- Fragment dokumentu:

___

Skip to main content

Technologia Web oparta jest na standardzie WWW, który swoją historię czerpie z końcówki lat 90, kiedy brytyjski fizyk i programista Tim Berners-Lee wprowadził termin „World Wide Web”, znany dzisiaj z akronimu WWW. Powstała technologia sieciowa, która skupiała się na powiązaniu wielu treści za pomocą hiperłączy (linków). Hiperłącza pozwalają serfować użytkownikowi w każdą stronę, zaprzeczając wcześniejszemu linearnemu podejściu do pozyskiwania informacji.

foto. www.delasign.com

Przypomina to nieco grę fabularną, w której bohater ma nieskończenie wiele misji do zrealizowania, gdzie podejmuje niezliczoną liczbę decyzji, zmieniających kolejne działania. Przed powstaniem tej technologii, dane były rozproszone w komputerach rozsianych po całym świecie i aby się do nich dostać użytkownik musiałby fizycznie usiąść przed każdym z nich i przeszukać jego zawartość, aby znaleźć informacje,  której szuka. Wspomniany wyżej pracownik CERN wprowadził przełom. Każdy z dostępem do sieci Internet mógł tam umieścić dane, a pozostali mogli do nich dotrzeć. Jak to bywa z genialnymi czy przełomowymi wynalazkami, początkowo koncepcja nie spotkała się z akceptacją.

Na podstawie koncepcji WWW powstała sieć Web 1.0, która ograniczała się do odczytu informacji bez wprowadzenia interakcji. Użytkownicy mogli przeczytać dokument bez większej możliwości działania. Strony były statyczne bez elementów dynamicznych. Można powiedzieć, że Web 1.0 przypominało „serfowanie” po katalogach biblioteki. Przyjmuje się, że ta technologia dominowała w latach 1991 do 2005 roku. Co ciekawe od 1993 roku funkcjonowała już pierwsza wyszukiwarka Aliweb, którą można uznawać za protoplastę dzisiejszego Google.

Niecałe 15 lat później w 2004 roku niejaki Dale Dougherty zdefiniował nowy standard www nazywany Web 2.0. Strony działające w technologii Web 2.0 pozwalały nie tylko na gromadzenie informacji, ale również oferowały interakcję między użytkownikami. Wtedy notujemy rozpoczęcie działalności, a następnie skokowy wzrost popularności portali społecznościowych w tym p.. Facebooka. Powstały też podwaliny pod powszechnie dzisiaj używane narzędzia np. WordPress. Technologia Web drugiej generacji pozwoliła na niesamowite przyspieszenie interakcji użytkowników na skalę światową.

___

- Cel zadania:
Przepisz fragment tekstu o historii sieci WWW od „Na podstawie koncepcji” do „protoplastę dzisiejszego Google.”, zamieniając „Aliweb” na „Archie”.

- Wiersze:
___

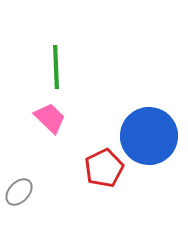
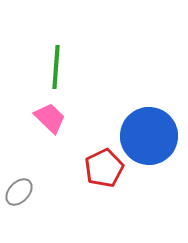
green line: rotated 6 degrees clockwise
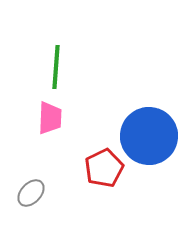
pink trapezoid: rotated 48 degrees clockwise
gray ellipse: moved 12 px right, 1 px down
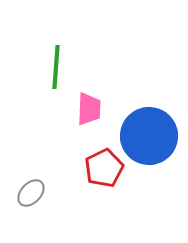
pink trapezoid: moved 39 px right, 9 px up
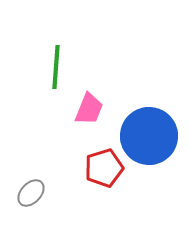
pink trapezoid: rotated 20 degrees clockwise
red pentagon: rotated 9 degrees clockwise
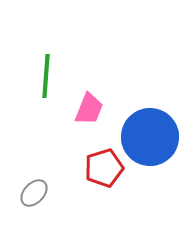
green line: moved 10 px left, 9 px down
blue circle: moved 1 px right, 1 px down
gray ellipse: moved 3 px right
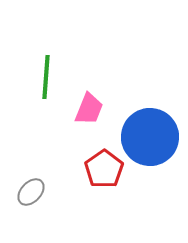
green line: moved 1 px down
red pentagon: moved 1 px down; rotated 18 degrees counterclockwise
gray ellipse: moved 3 px left, 1 px up
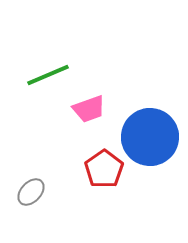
green line: moved 2 px right, 2 px up; rotated 63 degrees clockwise
pink trapezoid: rotated 48 degrees clockwise
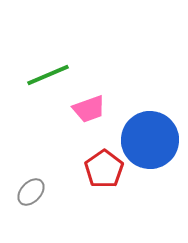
blue circle: moved 3 px down
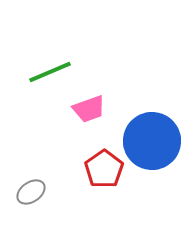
green line: moved 2 px right, 3 px up
blue circle: moved 2 px right, 1 px down
gray ellipse: rotated 12 degrees clockwise
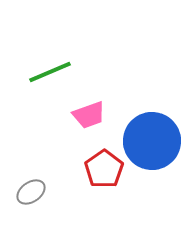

___

- Rozwiązanie ćwiczenia:
Na podstawie koncepcji WWW powstała sieć Web 1.0, która ograniczała się do odczytu informacji bez wprowadzenia interakcji. Użytkownicy mogli przeczytać dokument bez większej możliwości działania. Strony były statyczne bez elementów dynamicznych. Można powiedzieć, że Web 1.0 przypominało „serfowanie” po katalogach biblioteki. Przyjmuje się, że ta technologia dominowała w latach 1991 do 2005 roku. Co ciekawe od 1993 roku funkcjonowała już pierwsza wyszukiwarka Archie, którą można uznawać za protoplastę dzisiejszego Google.